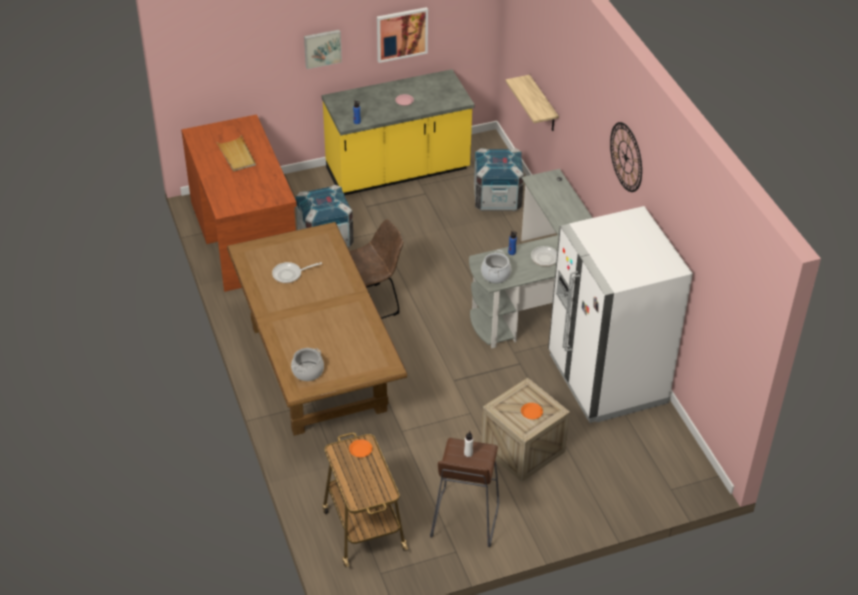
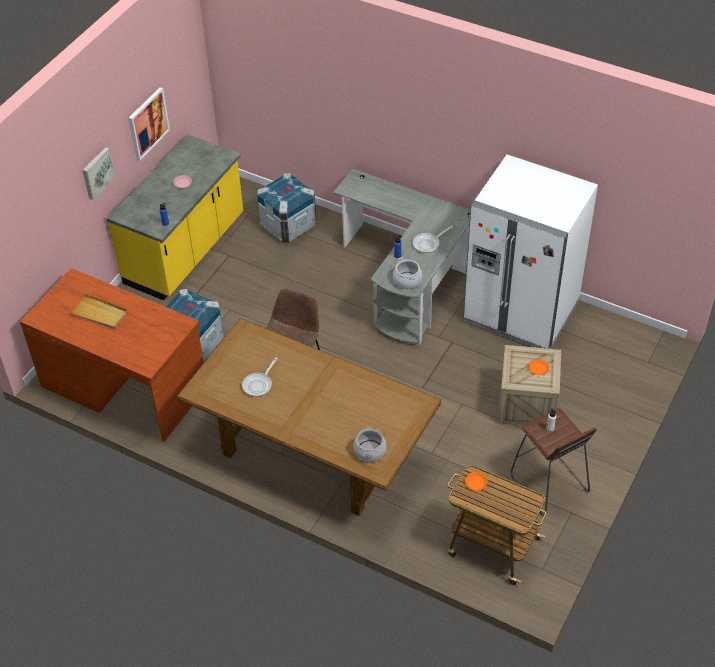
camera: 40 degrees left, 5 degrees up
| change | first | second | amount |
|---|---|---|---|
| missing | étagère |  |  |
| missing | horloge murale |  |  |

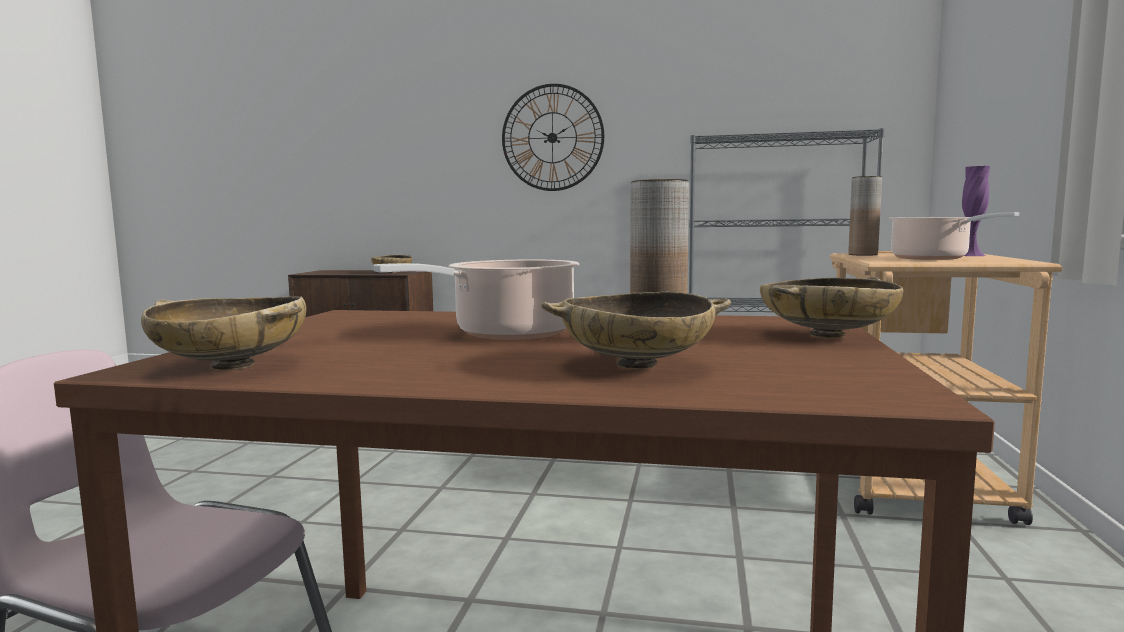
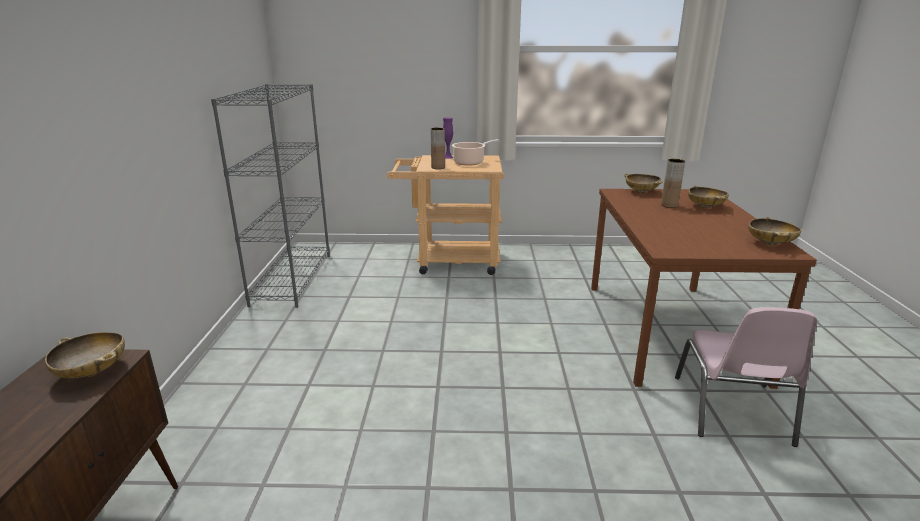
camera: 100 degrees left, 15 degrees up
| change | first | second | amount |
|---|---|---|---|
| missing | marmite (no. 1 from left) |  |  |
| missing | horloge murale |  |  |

━━━━━━

All entries need repeating exactly, but without the pictures.

Answer to this exercise
camera: 40 degrees left, 5 degrees up
| change | first | second | amount |
|---|---|---|---|
| missing | étagère |  |  |
| missing | horloge murale |  |  |

camera: 100 degrees left, 15 degrees up
| change | first | second | amount |
|---|---|---|---|
| missing | marmite (no. 1 from left) |  |  |
| missing | horloge murale |  |  |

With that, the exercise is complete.